Wake up! Wake up, I splashed water on my face, trying to emerge from the fog that Chad had shrouded me in. Yet my hands still echoed with the thump of his heartbeat, the warmth of his skin. It had happened five minutes ago, yet it felt like five seconds. I sighed deeply, drying my hands off on a towel.
“This isn’t right,” I said to my reflection in the mirror. “We are both male. Our religion shuns gay relationships. How can we do this?”
"And I'm not gay! Am I?" I stared questioningly at my reflection, as if the answer would appear in the tensed arms, the furrowed brow.
Oh, shit…
I was gay after all. I wanted him. I wanted that full mouth to touch mine, to caress my skin. I wanted those eyes blazing with emotion when he looked at me. I wanted to feel his warmth right next to mine in our intimate moments. I wanted my cousin, my cousin…
Control, I told myself. Control.
A light knock snapped me in reality. Chad.
“Come in,” I called out, trying not to let my voice tremble.
The door swung open and Chad stepped in. The door clicked shut behind him.
“Chad,” my hands gripped the counter edge harder.
“I apologize for what happened in there,” he said. “I should have never done that.”
“It’s okay. I contributed to it too, so its not your fault. Well, it is partly my fault since I came over and--but you were the--oh my God!” my stammering only made things worse. I stared at the counter, not wanting to see those understanding eyes.
I felt Chad's arms encircle me, his chin resting on my head, "I wish I could help you, Calix."
“Well, you can—well, actually, no. Can you—just do me one favor.” My voice was hesitant, but my mind was set. This was the only way to truly find out, to confirm what I had uneasily come to.
“What?”
I smiled tentatively at him, “Kiss me,”
He stood there a moment, obviously surprised. Then a slow smile spread across his face as he released me, “Get on the counter.”
I swept my arm across the counter surface, the various bathroom items clattering in a pile in the sink. I clambered up on the countertop, on the right to the sink. Chad approached me, his hips sliding between my knees. Once again, I was lost in his eyes as his face neared mine. My heartbeat begun to race. Then his eyes closed and mine hurriedly followed.
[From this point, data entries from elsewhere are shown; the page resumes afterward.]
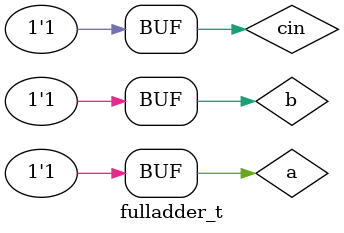
<source format=v>
`timescale 1ns / 1ps


module fulladder_t;
    reg a;
    reg b;
    reg cin;
    wire cout;
    wire s;
    
    fulladder uut(.a(a), .b(b), .cin(cin), .cout(cout), .s(s));
    
    initial begin
    a=0; b=0; cin=0;
    #100;
    #100 a=0; b=0; cin=1;
    #100 a=0; b=1; cin=0;
    #100 a=0; b=1; cin=1;
    #100 a=1; b=0; cin=0;
    #100 a=1; b=0; cin=1;
    #100 a=1; b=1; cin=0;
    #100 a=1; b=1; cin=1;
    end
endmodule

</source>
I felt the soft curve of his lips brush mine. The shortest pause followed and then I felt his lips press against mine. His hands slid around my sides, holding me to his naked chest. My arms were around his neck, hands sliding through his shaggy dark strands. The soft movement of our lips made me dizzy, flinging my mind in a primal state. Still, I cautioned myself, trying to take it slow, despite my need to go further…
I broke the kiss, “I can’t—I can’t do this.”
“What? What’s wrong?”
“I’m scared,” I told him bluntly. “Scared of what I might do.”
Chad smiled, took off my glasses, “Don’t worry. Don’t think.”
“Just tell me if I’m crossing the line,” I whispered and kissed him again.